Eco-Friendly

8 Small Ways You Can be More Eco-Friendly Tomorrow

Many households across America are on the hunt for ways to do their part for the environment. If you want to “go greener” and become more eco-friendly, you might be surprised to learn how simple changes can have a profound effect on the environment around you. Here are 8 small ways in which you can be more eco-friendly starting tomorrow. 

#1 – Turn Off & Unplug Appliances at Night

If you leave your computers on overnight, or if you are using appliances that continue to utilize power even when they aren’t formally in use, it’s worth turning them off and unplugging them completely. Even though you aren’t using your computer – or your microwave or coffee maker, for that matter – they do continue to draw a small amount of power.

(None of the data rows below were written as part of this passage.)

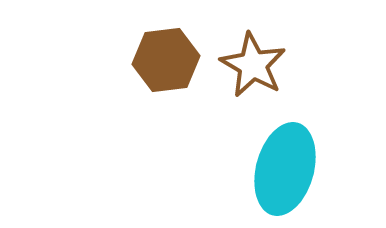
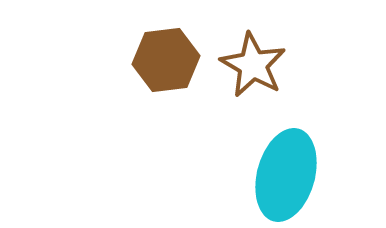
cyan ellipse: moved 1 px right, 6 px down
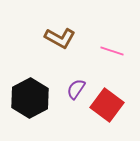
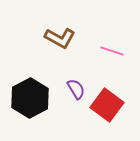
purple semicircle: rotated 115 degrees clockwise
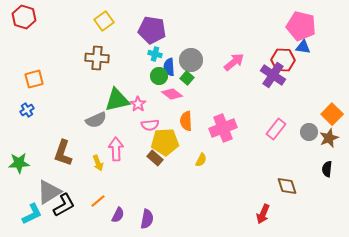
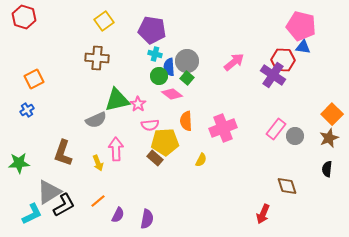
gray circle at (191, 60): moved 4 px left, 1 px down
orange square at (34, 79): rotated 12 degrees counterclockwise
gray circle at (309, 132): moved 14 px left, 4 px down
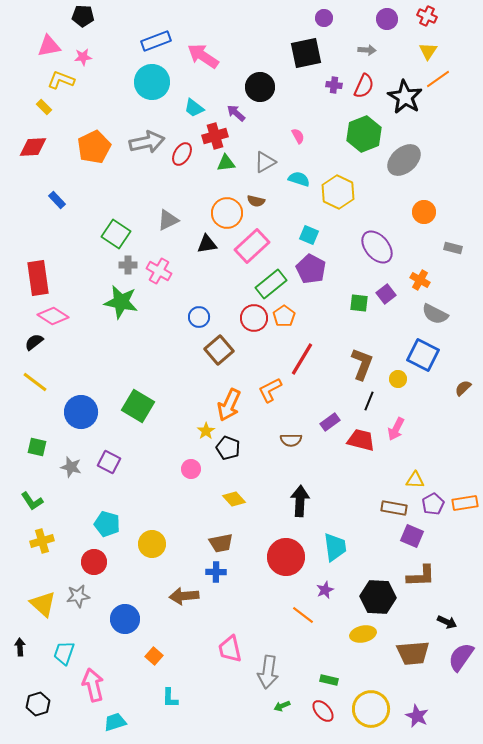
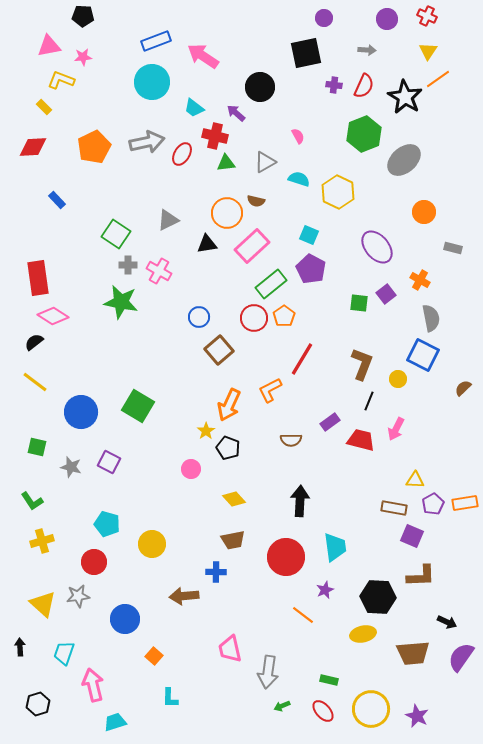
red cross at (215, 136): rotated 30 degrees clockwise
gray semicircle at (435, 314): moved 4 px left, 4 px down; rotated 128 degrees counterclockwise
brown trapezoid at (221, 543): moved 12 px right, 3 px up
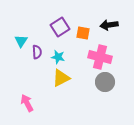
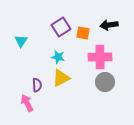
purple square: moved 1 px right
purple semicircle: moved 33 px down
pink cross: rotated 15 degrees counterclockwise
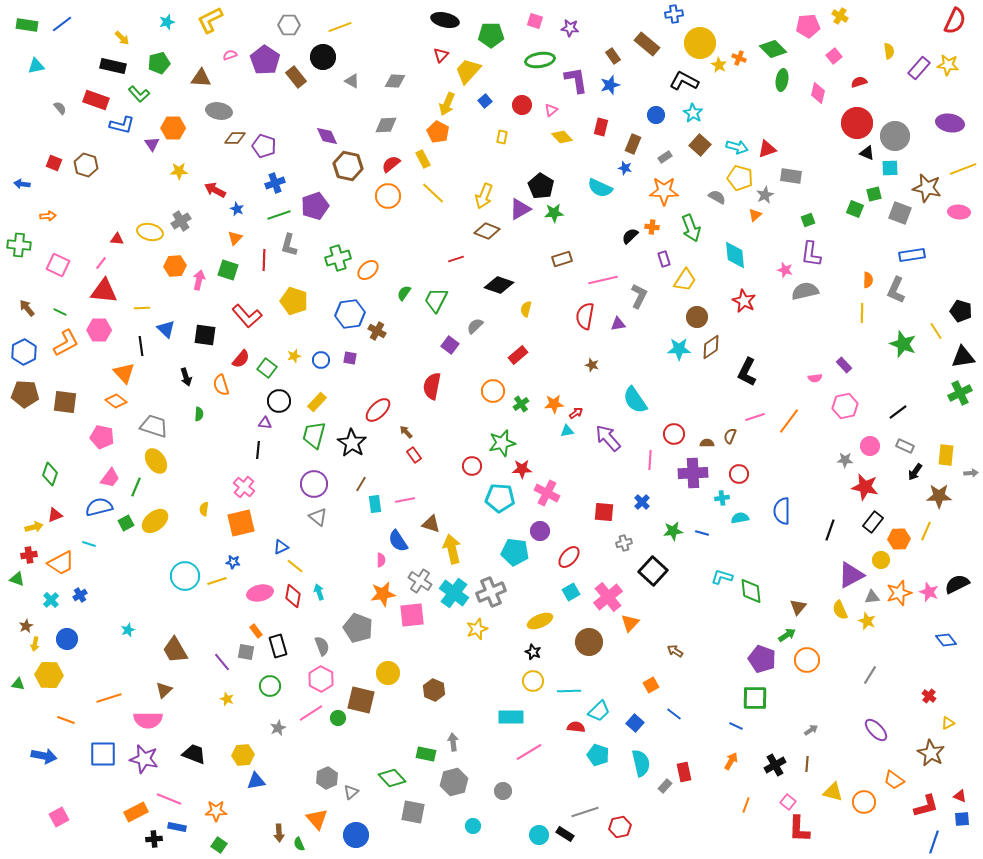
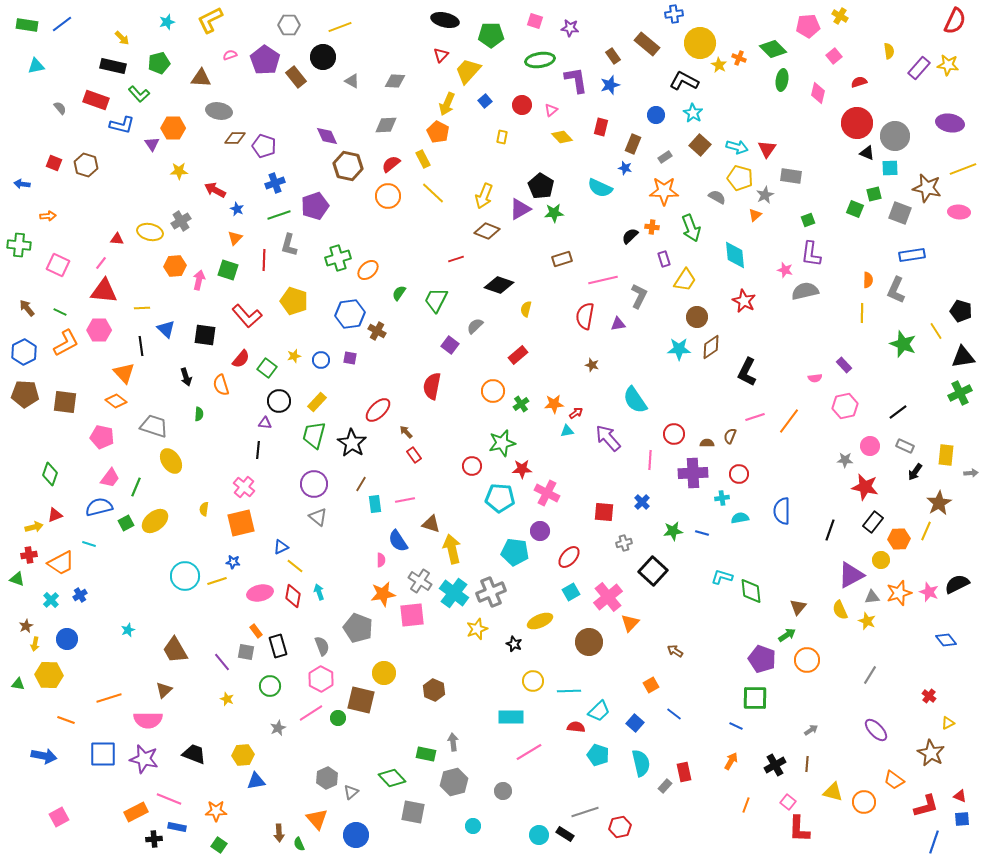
red triangle at (767, 149): rotated 36 degrees counterclockwise
green semicircle at (404, 293): moved 5 px left
yellow ellipse at (156, 461): moved 15 px right
brown star at (939, 496): moved 7 px down; rotated 30 degrees counterclockwise
black star at (533, 652): moved 19 px left, 8 px up
yellow circle at (388, 673): moved 4 px left
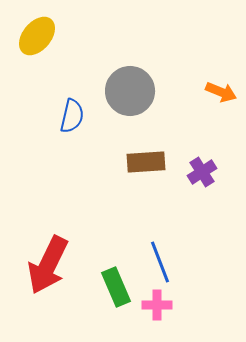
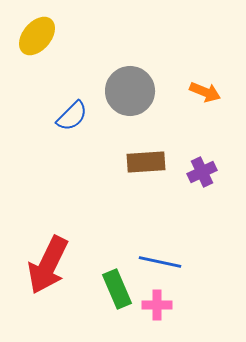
orange arrow: moved 16 px left
blue semicircle: rotated 32 degrees clockwise
purple cross: rotated 8 degrees clockwise
blue line: rotated 57 degrees counterclockwise
green rectangle: moved 1 px right, 2 px down
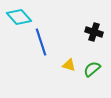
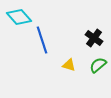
black cross: moved 6 px down; rotated 18 degrees clockwise
blue line: moved 1 px right, 2 px up
green semicircle: moved 6 px right, 4 px up
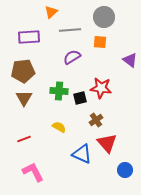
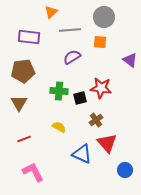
purple rectangle: rotated 10 degrees clockwise
brown triangle: moved 5 px left, 5 px down
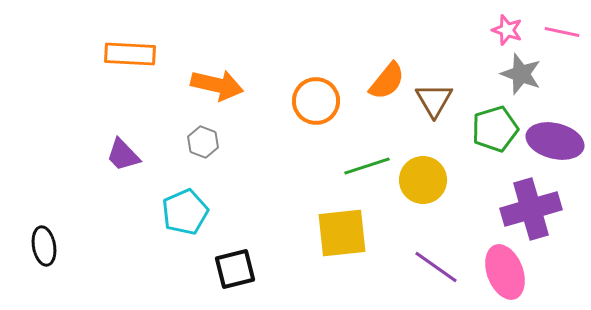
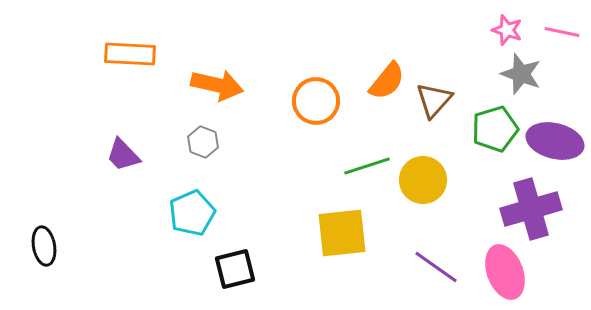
brown triangle: rotated 12 degrees clockwise
cyan pentagon: moved 7 px right, 1 px down
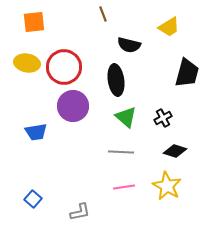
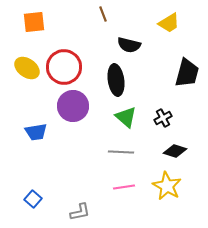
yellow trapezoid: moved 4 px up
yellow ellipse: moved 5 px down; rotated 25 degrees clockwise
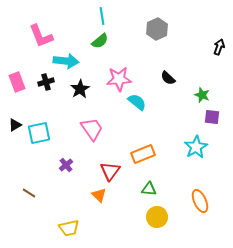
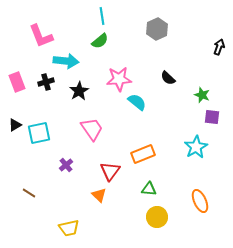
black star: moved 1 px left, 2 px down
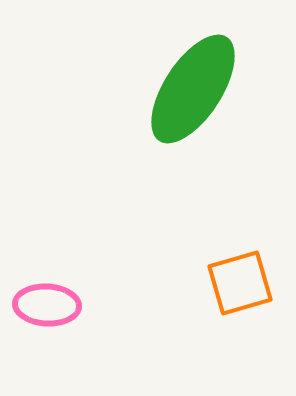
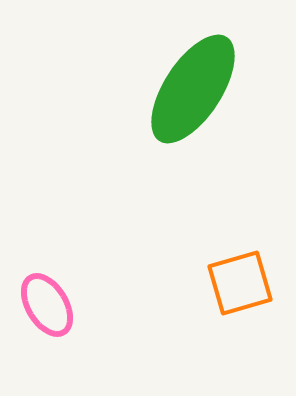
pink ellipse: rotated 56 degrees clockwise
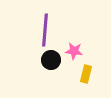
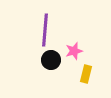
pink star: rotated 24 degrees counterclockwise
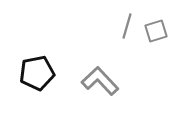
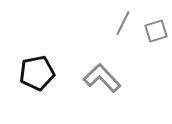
gray line: moved 4 px left, 3 px up; rotated 10 degrees clockwise
gray L-shape: moved 2 px right, 3 px up
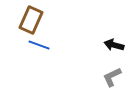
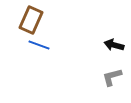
gray L-shape: rotated 10 degrees clockwise
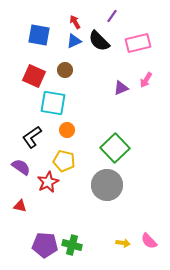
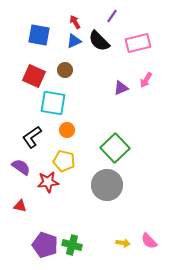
red star: rotated 20 degrees clockwise
purple pentagon: rotated 15 degrees clockwise
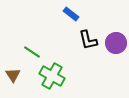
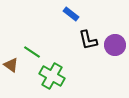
purple circle: moved 1 px left, 2 px down
brown triangle: moved 2 px left, 10 px up; rotated 21 degrees counterclockwise
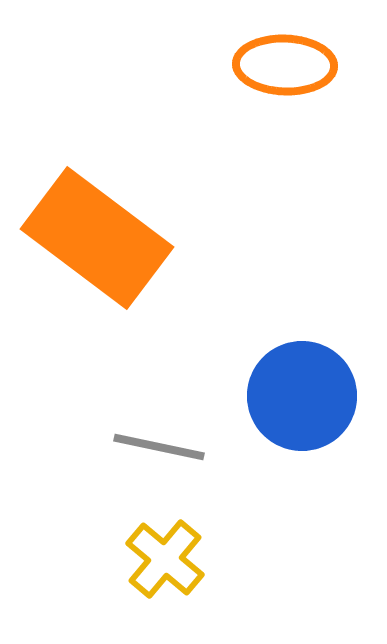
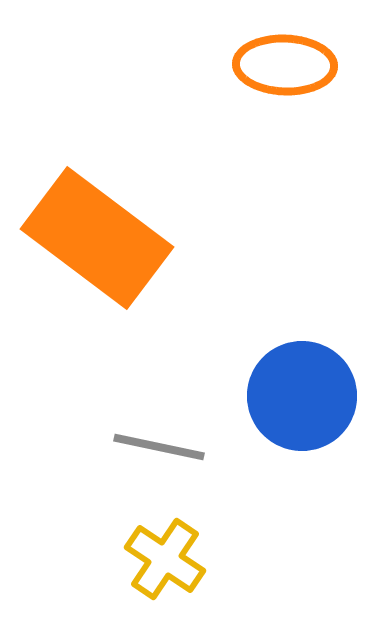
yellow cross: rotated 6 degrees counterclockwise
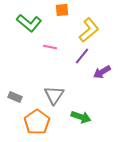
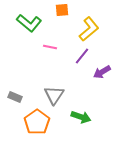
yellow L-shape: moved 1 px up
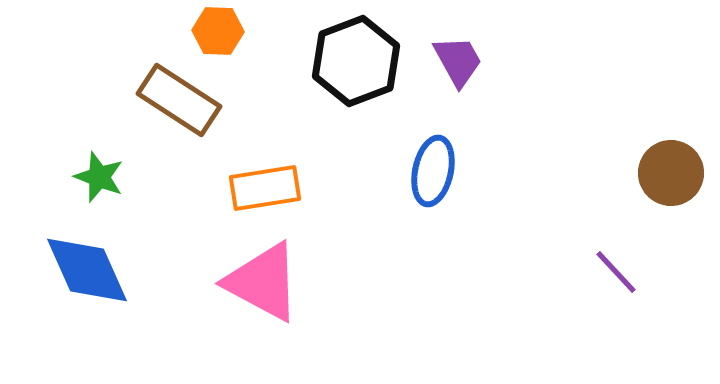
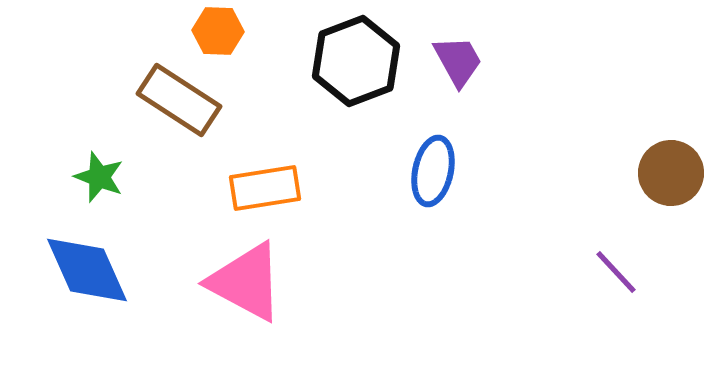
pink triangle: moved 17 px left
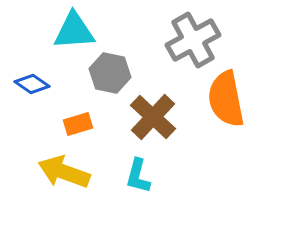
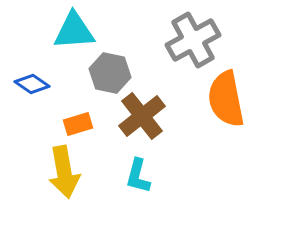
brown cross: moved 11 px left, 1 px up; rotated 9 degrees clockwise
yellow arrow: rotated 120 degrees counterclockwise
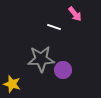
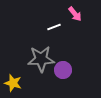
white line: rotated 40 degrees counterclockwise
yellow star: moved 1 px right, 1 px up
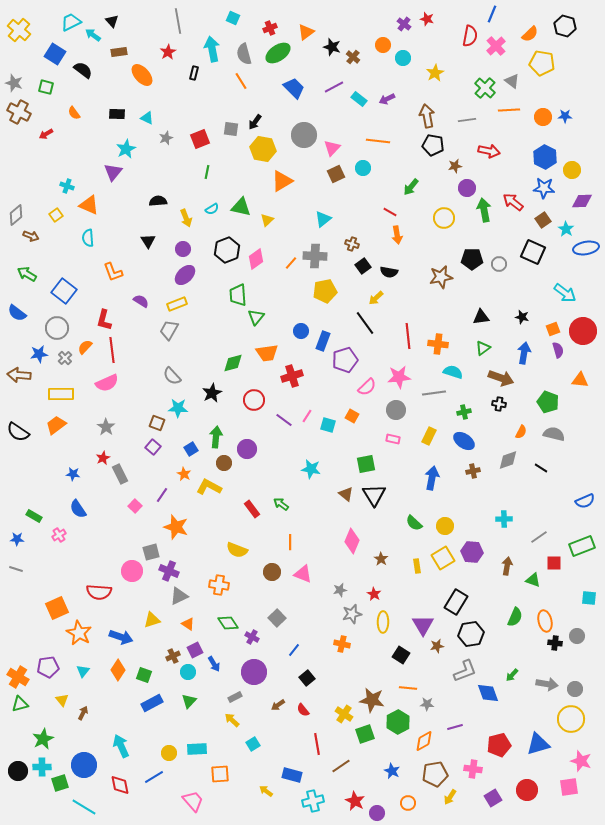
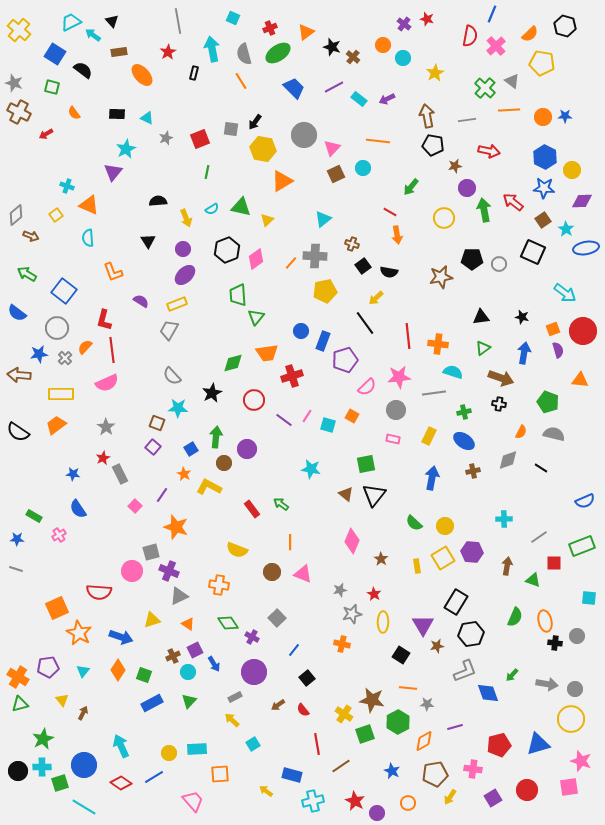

No one appliance utilizes a significant amount of power when it’s not in use, but when you add them all up, and then add the neighborhood, the state, and the country, that’s a lot of extra (and unnecessary) energy going to waste. 

#2 – Use More Natural Light

Another excellent way to be more eco-friendly involves making use of all the natural light you can so that you don’t need to turn the lights on as often. For example, moving your work desk so that it is under a window can eliminate your need for a lamp on most days – and natural light is better for your eyes, too. 

#3 – Start Using Cold Water for Laundry (when Appropriate)

You might think that hot water gets your clothing cleaner, but for the most part that simply isn’t true. In fact, if you’re trying to remove stains, cold water is almost always the best option. Hot water can cause stains to become set-in, which means they may never come out. Believe it or not, the detergents used to wash clothes become less effective in water temperatures above 75 degrees. If you have a heavily-soiled load of wash, don’t reach for the hot water; use a longer wash time and an extra rinse cycle, instead. 

#4 – Ban Bottled Water from Your Home

Bottled water is extremely convenient, and millions of Americans continue to buy their drinking water by the case. Manufacturers have done all they can to reduce the amount of plastic used in these bottles, but at the end of the day, every bottle of water you drink leaves behind a piece of plastic that will be around for thousands of years. Instead, invest in water filtration systems. A faucet-mounted filter or even a filter pitcher can provide water just as clean as the water in the bottle, and a whole-home filtration system can provide pure water from every faucet in your home. 

#5 – Trade Disposables for Reusables

There are plenty of items in the average American household that are used once and then thrown away. Reducing the amount of waste we produce – or even the type of waste we produce – is key to becoming eco-friendly. Some options include:

  • Purchasing detergents and soaps in refillable containers.
  • Replacing single-use plastic straws with metal or glass ones.
  • Switching your plastic toothbrush to one made from sustainable bamboo
  • Buying toilet tissue made from recycled and/or sustainable materials.

#6 – Plant a Tree in Your Yard

A single tree can make a huge impact on your everyday life in many ways. First, trees absorb carbon dioxide and use it to produce oxygen, which means they are natural air scrubbers. Second, as the tree matures, it will provide shade for your home, which can help to reduce your reliance on central air conditioning. 

#7 – Choose Paperless Billing

If you are still receiving your utility bills, credit card bills, and bank statements in the mail, now is the time to switch to a paperless alternative. Bills create millions of pounds of paper waste in the United States every year, and you can do your part by choosing to view your bills online, instead. (Some companies will even give you a discount for opting into paperless billing!)

#8 – Shop Farmers’ Markets

Believe it or not, buying produce at your local chain grocer can have a significant impact on the environment, and here’s why: that produce is trucked in from across the country, which is a major contributor to air pollution and the consumption of fossil fuels. When communities choose to shop at farmers’ markets instead, they reduce the demand for trucked-in produce at the chain grocery stores, which can have a major impact on the environment. 

As you can see, you don’t have to change your entire lifestyle overnight to be more eco-friendly tomorrow. In fact, it all starts with simple little changes. Purchasing some metal or glass straws rather than continuing to buy single-use disposables, choosing paperless billing for your utilities and credit cards, and even shopping at your local farmers’ market for your produce are all huge steps in the right direction.